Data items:
• • • • •

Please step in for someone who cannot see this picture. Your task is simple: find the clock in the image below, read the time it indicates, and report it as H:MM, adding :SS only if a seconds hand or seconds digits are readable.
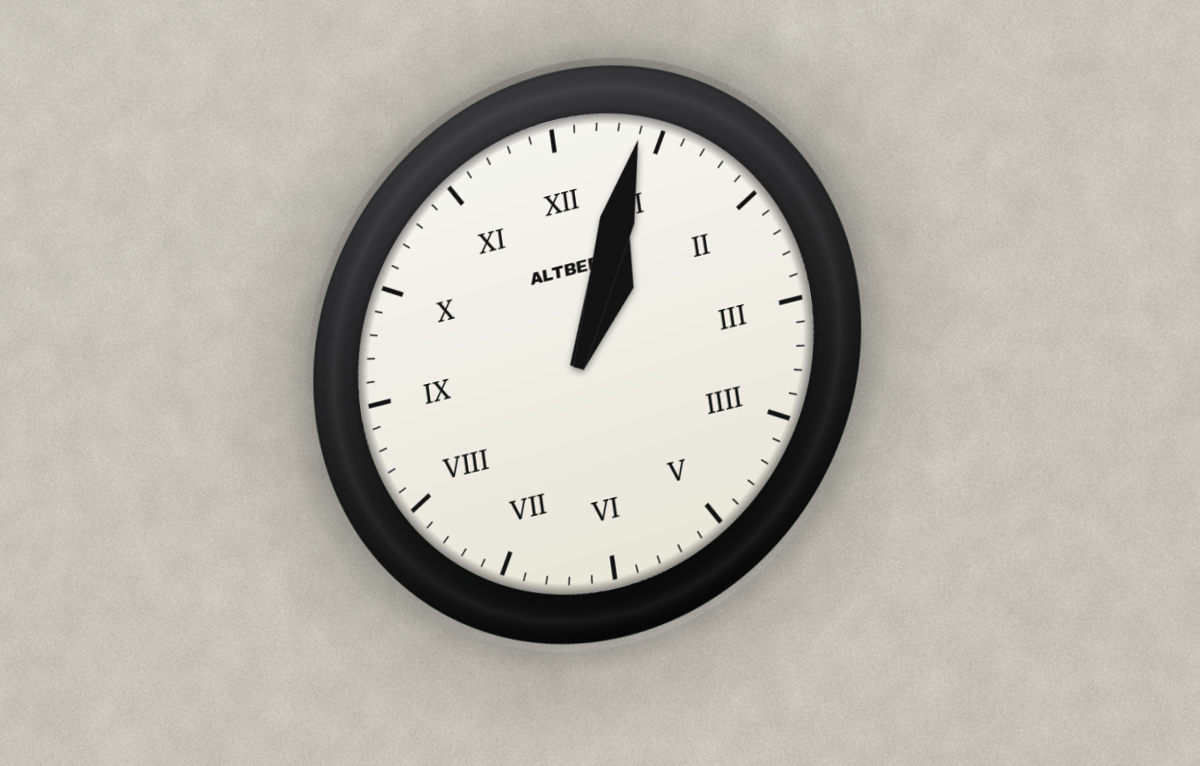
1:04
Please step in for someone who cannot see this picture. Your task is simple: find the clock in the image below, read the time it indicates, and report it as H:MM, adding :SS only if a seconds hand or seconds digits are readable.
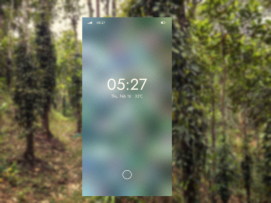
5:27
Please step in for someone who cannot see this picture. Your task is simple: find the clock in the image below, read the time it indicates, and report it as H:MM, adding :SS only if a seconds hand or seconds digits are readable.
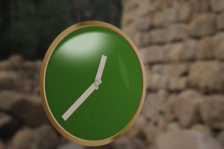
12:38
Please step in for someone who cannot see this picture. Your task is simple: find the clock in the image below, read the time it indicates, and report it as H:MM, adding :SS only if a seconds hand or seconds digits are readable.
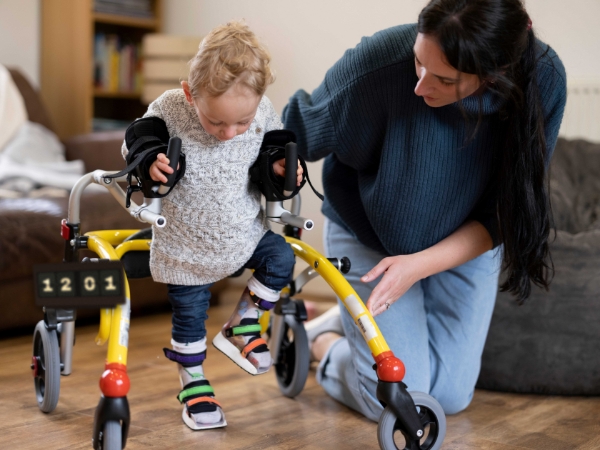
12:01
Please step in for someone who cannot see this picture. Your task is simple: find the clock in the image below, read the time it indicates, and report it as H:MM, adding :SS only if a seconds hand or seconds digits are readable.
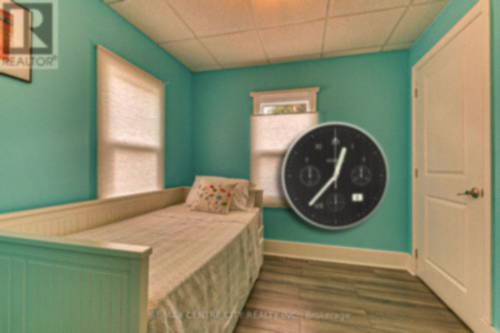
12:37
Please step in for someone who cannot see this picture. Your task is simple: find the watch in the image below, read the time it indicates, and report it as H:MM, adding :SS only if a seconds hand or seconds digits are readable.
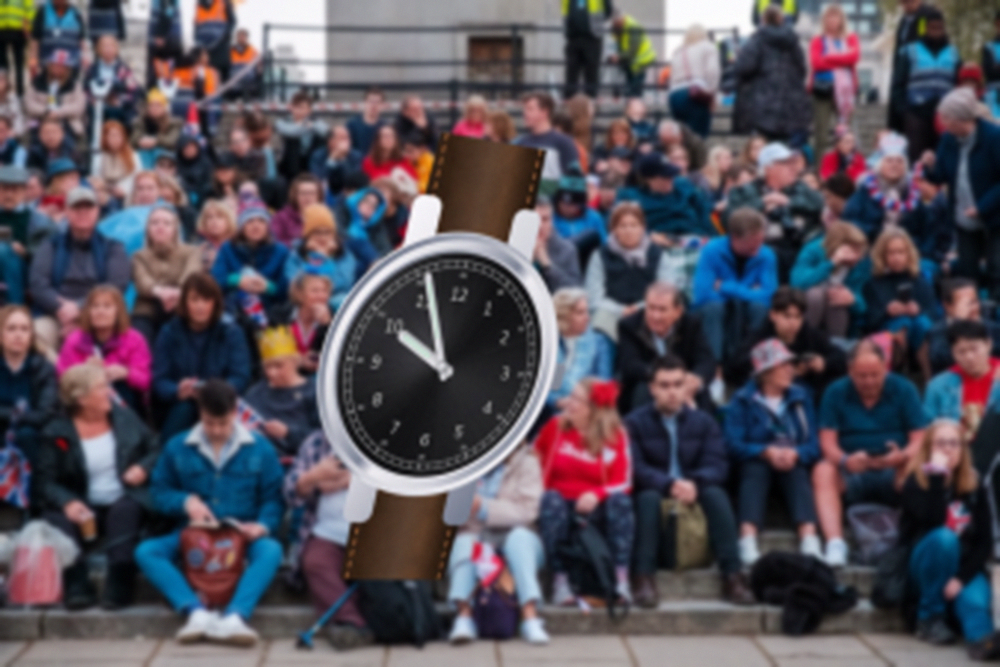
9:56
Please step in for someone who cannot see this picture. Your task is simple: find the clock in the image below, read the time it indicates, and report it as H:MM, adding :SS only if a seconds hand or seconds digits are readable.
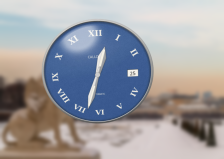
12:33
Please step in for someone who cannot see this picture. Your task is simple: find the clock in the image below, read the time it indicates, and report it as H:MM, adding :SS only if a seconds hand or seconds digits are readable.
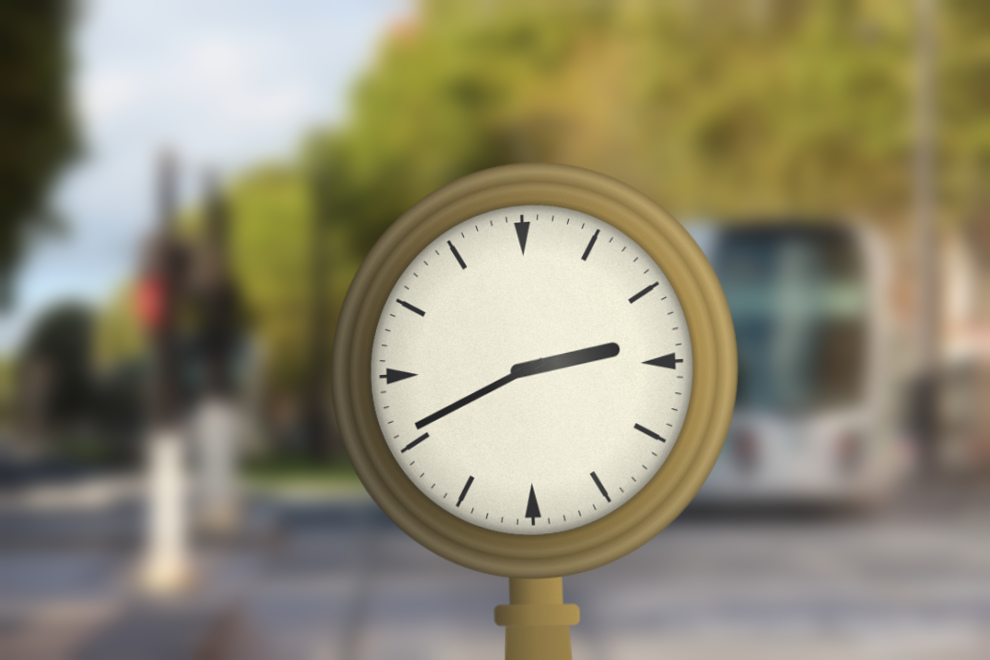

• • • • •

* _Directions for this task_: State how many lines of the listing above contain the word "watch", with letter case taken into account. Give only the number.

* _Completed exercise_: 1